Obviously, the media also serve to provide a watchdog component for both society and government. The makeup of a newsroom, the chosen content, and how an editorial team decides on presenting the news can shape how the public perceives the validity of “real news.”
Wilson spoke about the need for newsrooms to reflect the communities they serve.
The reality is if you don’t have reporters in a newsroom that come from different backgrounds, it’s going to show and ultimately have a negative impact on communities that are either being discriminated against or struggling to have their voice heard in the community.
It’s my opinion that much of the injustice that we see today is shaped by individuals and organizations taking advantage of social media platforms and newsrooms that have remained both insular and white.
Many good reporters have a natural instinct and ability to read people and situations. Sometimes those instincts can’t be taught in journalism school or won’t come from your traditional trajectory of going from college to working in journalism.
If you’re a poor kid who is lucky enough to make it through journalism school, it’s almost impossible to survive in your 20s working to build out your career and eventually land a job in a newsroom. Meaning that, for the most part, only people with a safety net have the ability to go into journalism. It means that many people with shared experiences of the very things that matter to our community aren’t there on the front lines reporting the nuances of the news, or able to give context.

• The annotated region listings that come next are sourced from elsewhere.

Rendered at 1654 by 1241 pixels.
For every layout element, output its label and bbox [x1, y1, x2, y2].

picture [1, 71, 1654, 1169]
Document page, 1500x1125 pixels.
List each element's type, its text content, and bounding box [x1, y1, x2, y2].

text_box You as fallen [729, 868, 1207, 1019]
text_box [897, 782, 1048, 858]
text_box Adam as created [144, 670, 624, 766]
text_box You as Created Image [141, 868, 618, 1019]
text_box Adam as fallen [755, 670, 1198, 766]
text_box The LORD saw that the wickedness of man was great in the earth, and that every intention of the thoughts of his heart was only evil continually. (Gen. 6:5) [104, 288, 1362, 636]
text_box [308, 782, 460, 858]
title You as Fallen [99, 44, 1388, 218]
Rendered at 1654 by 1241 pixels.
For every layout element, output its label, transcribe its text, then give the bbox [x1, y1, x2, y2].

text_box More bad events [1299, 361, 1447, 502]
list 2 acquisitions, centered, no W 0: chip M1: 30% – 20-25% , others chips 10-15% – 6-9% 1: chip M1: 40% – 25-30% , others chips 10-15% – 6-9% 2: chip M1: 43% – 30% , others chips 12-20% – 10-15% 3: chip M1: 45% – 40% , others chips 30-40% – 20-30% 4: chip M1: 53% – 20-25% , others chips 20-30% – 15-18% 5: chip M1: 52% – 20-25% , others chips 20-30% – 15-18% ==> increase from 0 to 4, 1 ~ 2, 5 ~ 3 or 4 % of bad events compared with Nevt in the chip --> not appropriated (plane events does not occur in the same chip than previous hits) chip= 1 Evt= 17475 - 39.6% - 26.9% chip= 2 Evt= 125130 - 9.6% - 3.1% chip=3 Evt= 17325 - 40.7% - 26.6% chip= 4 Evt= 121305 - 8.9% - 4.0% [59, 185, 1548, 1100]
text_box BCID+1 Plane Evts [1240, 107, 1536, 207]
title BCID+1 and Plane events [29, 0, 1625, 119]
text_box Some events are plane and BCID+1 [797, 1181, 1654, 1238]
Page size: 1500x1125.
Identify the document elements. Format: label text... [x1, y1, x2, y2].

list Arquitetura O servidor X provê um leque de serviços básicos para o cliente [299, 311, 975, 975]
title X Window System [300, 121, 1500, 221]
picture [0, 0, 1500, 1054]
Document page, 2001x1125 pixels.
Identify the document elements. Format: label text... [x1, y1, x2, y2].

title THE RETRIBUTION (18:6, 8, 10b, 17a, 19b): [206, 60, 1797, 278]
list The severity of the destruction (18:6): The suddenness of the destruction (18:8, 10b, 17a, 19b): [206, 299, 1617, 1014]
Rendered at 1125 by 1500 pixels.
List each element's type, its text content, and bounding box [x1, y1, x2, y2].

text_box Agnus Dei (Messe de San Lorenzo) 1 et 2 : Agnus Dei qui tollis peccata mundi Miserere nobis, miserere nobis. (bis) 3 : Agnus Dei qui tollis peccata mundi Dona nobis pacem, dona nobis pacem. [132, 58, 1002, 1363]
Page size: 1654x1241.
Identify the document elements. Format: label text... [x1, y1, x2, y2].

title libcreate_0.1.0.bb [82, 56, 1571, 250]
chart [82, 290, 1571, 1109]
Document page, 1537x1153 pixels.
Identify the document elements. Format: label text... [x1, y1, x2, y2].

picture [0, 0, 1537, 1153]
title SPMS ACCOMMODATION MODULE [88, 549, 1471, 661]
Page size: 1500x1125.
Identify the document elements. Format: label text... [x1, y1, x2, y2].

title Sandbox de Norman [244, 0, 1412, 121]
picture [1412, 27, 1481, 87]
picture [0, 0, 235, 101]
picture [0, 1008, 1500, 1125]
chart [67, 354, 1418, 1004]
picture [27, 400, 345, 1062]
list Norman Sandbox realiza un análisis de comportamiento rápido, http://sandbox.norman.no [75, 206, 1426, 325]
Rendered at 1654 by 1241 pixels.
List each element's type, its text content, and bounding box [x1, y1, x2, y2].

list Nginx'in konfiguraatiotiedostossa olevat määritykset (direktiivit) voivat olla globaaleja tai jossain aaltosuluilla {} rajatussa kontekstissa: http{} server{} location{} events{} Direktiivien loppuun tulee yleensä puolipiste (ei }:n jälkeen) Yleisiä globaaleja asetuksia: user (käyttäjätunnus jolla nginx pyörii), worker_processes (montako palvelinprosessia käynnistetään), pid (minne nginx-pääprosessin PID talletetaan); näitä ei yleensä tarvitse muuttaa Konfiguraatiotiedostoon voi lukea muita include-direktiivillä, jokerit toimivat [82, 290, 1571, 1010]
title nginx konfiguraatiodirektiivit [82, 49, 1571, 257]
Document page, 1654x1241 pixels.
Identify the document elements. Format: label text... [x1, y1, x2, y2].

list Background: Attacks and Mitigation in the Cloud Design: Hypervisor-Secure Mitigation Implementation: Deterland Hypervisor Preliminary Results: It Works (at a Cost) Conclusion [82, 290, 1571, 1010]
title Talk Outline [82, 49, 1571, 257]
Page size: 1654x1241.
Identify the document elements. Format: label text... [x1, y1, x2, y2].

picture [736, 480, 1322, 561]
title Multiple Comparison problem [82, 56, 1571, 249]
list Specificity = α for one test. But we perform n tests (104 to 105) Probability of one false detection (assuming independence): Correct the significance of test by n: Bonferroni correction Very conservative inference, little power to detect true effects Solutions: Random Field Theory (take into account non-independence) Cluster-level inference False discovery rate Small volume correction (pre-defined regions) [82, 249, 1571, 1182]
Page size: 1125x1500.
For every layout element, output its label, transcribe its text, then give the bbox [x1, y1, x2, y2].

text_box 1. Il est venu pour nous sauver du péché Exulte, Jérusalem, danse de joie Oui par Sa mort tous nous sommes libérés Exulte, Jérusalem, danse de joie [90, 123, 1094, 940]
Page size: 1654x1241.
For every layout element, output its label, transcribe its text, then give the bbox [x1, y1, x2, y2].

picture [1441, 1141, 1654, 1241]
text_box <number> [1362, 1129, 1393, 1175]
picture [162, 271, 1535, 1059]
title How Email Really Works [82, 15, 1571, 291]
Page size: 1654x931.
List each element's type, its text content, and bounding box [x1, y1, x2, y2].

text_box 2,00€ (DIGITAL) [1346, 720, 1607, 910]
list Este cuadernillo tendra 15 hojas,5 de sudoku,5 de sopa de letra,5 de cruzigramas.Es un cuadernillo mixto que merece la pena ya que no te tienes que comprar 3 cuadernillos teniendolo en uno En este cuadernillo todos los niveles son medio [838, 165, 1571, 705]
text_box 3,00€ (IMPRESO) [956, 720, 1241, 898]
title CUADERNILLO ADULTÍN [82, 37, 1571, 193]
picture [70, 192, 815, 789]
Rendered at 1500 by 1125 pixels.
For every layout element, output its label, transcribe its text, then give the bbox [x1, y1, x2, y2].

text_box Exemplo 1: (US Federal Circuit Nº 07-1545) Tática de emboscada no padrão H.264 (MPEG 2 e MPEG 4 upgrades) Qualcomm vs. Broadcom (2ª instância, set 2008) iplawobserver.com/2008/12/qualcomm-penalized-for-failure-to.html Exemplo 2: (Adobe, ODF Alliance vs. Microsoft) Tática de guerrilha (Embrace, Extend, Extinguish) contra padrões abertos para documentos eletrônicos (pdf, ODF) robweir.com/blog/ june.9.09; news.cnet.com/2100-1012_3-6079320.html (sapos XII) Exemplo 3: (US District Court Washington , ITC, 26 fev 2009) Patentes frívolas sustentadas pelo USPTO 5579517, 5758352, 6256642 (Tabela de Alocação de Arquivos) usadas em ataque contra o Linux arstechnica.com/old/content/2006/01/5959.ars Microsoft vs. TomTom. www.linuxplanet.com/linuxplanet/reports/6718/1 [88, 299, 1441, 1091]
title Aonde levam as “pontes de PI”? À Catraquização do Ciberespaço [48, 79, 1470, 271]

More so, the entire industry is a crapshoot. The traditional mechanism of supporting newspapers and advertising is no longer a viable option to maintain record profits at a newspaper.
In many cases, newspapers are still making money; it’s just not the record profits they once enjoyed.
Plus the platform in which advertising is being sold by many newspapers has moved from print media to online advertising. What this means for the consumer is that the content begins to matter less and less, so long as people are clicking on and commenting on the stories themselves. Each time a troll makes a comment on a story in The Oregonian, it serves as leverage for the newspaper to go back to advertisers to make money. It’s a sad affair.
The smartest people in the business don’t know exactly how to survive. Every newspaper is shrinking and losing resources, sometimes little by little and sometimes by a lot all at once.
When people say, what about Street Roots? Isn’t it growing? It’s apples and oranges. We are small potatoes in the larger landscape of the media, and we don’t have the resources to fail, period. That’s not to take away from our great reporting, or the fact that the media landscape is made up of more and more small, issue-focused media outlets that are doing more with less. After all, we are just one grant or major donation away from having to downsize ourselves. Journalism isn’t free. Nothing is.
It’s easy to beat up on the media industry or to critique it in a way that delivers more negative than positive criticism. The reality is we do have some amazing reporters in Portland working long, hard hours to get the story right and deliver it in a way that’s both informative and serves the broader public. That’s not going to change anytime soon.